Åtvidabergs Fotbollförening, also known simply as Åtvidabergs FF or Åtvid, is a Swedish professional football club based in Åtvidaberg. The club is affiliated with Östergötlands Fotbollförbund and plays their home games at Kopparvallen. The club colours, reflected in their crest and kit, are blue and white. Formed on 1 July 1907 as Åtvidabergs IF, the club was most successful during the 1970s when they won two national championship titles and two national cup titles. With a population of around 7000, Åtvidaberg is the smallest town ever to bring home a Swedish league title. They currently play in Allsvenskan, where the season lasts from April to November.
During the 1920s, small town club Åtvidabergs IF played in the fifth tier of swedish football. Local businessman Elof Ericsson was however determined to change this. He became chairman of the board and took the initiative of separating the different sections of the multisport club, thus forming a new club, Åtvidabergs FF, out of the football section. Through his company Facit, which employed a large portion of the small Åtvidaberg population, he was also able to increase the funding for the team.
Åtvidaberg became early forerunners with their strategy to scout players nationally instead of just locally. Since all players in Sweden at the time were amateurs, their ability to offer new signings a good job at the Facit factory made them an attractive club to play for. This, together with the hiring of foreign coaches like Kálmán Konrád, helped the club move up through the divisions, establishing them in the second tier and playing one year in Allsvenskan.
In 1967, they were promoted to Allsvenskan and five years later they won the league for the first time ever and repeated the year after in 1973. Ironically this golden age came at exactly the same time as the Facit company, which had enabled the success, struggled greatly and eventually was sold off to Electrolux.
After struggling greatly in the 1990s and falling as low as the fourth tier with attendance numbers in the hundreds, Åtvidaberg had managed to climb back up to the second tier again by the start of the new millennium.
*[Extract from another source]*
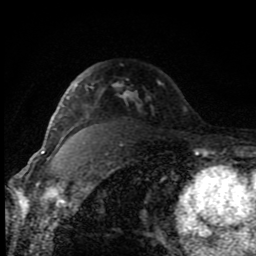
Breast MRI (dynamic contrast-enhanced), one axial slice; position 62 of 80 along the scan axis; cropped to one breast; dynamic contrast-enhanced series, time point 2 of 8 at this slice position (early post-contrast); 1.5 T; TE 4.2 ms, TR 7 ms; 256 × 256 image matrix, field of view 150 × 150 mm. Female patient.
Annotated regions visible in this slice (semi-automatic segmentation, software-assisted and operator-edited):
- enhancing-tissue mask used for the functional tumour volume (all voxels passing the contrast-enhancement thresholds inside the analysis volume; usually the tumour): bounding box [x1, y1, x2, y2] px = [70, 83, 186, 109]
In an effort to further strengthen their organization and finances, the club started a cooperation with reigning champions Djurgårdens IF in 2003. The deal also included a loan of several Djurgården players to Åtvidaberg. In 2005, the Djurgården chairman said that the team should move to nearby Linköping which doesn't have a club in the higher divisions. This was met by a negative reaction from the Åtvidaberg supporters. The cooperation finally collapsed in 2006 when Åtvidaberg Municipality refused to cover any potential economic losses for Djurgården.
In the following years, Åtvidaberg finished in the top half of the Superettan table and finally in 2009 they were promoted back to Allsvenskan for the first time since 1982. They were relegated again but bounced back immediately and achieved an eighth place finish in the 2012 Allsvenskan.
A ^ Current youth players who at least have sat on the bench in a competitive match.
B. ^ The title of "Swedish Champions" has been awarded to the winners of four different competitions over the years. Between 1896 and 1925, the title was awarded to the winner of Svenska Mästerskapet, a stand-alone cup tournament. No club was awarded the title between 1926 and 1930, even though the first-tier league Allsvenskan was played. In 1931, the title was reinstated and awarded to the winner of Allsvenskan. Between 1982 and 1990 a play-off in cup format was held at the end of the league season to decide the champions. After the play-off format in 1991 and 1992 the title was decided by the winner of Mästerskapsserien, an additional competition held after the end of the Allsvenskan season. Since the 1993 season, the title has once again been awarded to the winner of Allsvenskan.